La muchacha, inmune a la fatiga, lo oía embelesada. Llevaba, de hecho, varias horas escuchándolo, sin pausa, cuando la claridad del sol empezó a adelgazar las fibras de la oscuridad de la noche. Ese cambio de luz fue para la mujer como el encendimiento de una ampolleta dentro de su cabeza, como la mordedura iluminada del insecto de Edison cuando aún permanece vivo en su capullo no orgánico. Una ampolleta que aún no se había inventado pero que la hizo recordar esa curiosa maldición que, según rumoreaban en la aldea, pesaba sobre el poeta natural como un mortífero reloj de arena. La recorrió entonces un escalofrío, y con un grito de angustia onomatopéyica se abalanzó sobre él para acallarlo, para sellarle la boca locuaz con un beso inexpugnable. Apretó sus labios contra los del poeta como si restañase una herida letal.

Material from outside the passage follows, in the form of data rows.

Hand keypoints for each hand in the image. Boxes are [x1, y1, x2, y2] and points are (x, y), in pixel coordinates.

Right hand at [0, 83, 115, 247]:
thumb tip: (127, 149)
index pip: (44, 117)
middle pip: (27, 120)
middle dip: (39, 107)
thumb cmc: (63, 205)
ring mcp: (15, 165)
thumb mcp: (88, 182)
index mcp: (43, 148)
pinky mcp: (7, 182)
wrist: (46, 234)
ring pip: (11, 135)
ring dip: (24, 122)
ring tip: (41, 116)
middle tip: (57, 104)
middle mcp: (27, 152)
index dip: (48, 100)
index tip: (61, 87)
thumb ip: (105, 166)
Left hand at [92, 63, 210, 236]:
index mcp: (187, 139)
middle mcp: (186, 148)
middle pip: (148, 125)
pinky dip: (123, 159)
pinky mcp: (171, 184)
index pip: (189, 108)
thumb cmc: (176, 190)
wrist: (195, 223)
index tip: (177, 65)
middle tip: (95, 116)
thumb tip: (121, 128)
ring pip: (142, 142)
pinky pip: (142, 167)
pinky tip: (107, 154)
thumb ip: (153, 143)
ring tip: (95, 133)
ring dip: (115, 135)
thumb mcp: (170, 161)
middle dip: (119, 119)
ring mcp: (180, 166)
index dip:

Pero ahora él había cobrado una conciencia lúcida de su propio arte. Se maravillaba de ese vertiginoso talento natural que poseía. Estaba aprendiendo a escucharse a sí mismo. Y, consciente de los poderes de su voz en el preciso momento del beso, se dio cuenta de que se encontraba nada menos que en la mitad del verso más extraordinario y definitivo que jamás hubiese pronunciado. Quizás fuera eso que se llama un hemistiquio, no lo sé, pero el caso es que, pese a toda la energía centrípeta de aquel beso profiláctico y desesperado, el poeta natural logró balbucear, entre los dientes que lo mordían como quien quisiera tapar el sol con un dedo, logró, digo, balbucear las palabras finales que completaban el verso. Le pareció que con ellas podía detener el tiempo y pisar la dulce arena de la eternidad. Eso es lo que sintió el poeta natural mientras la muchacha lo besaba. Y, acto seguido, murió en sus brazos.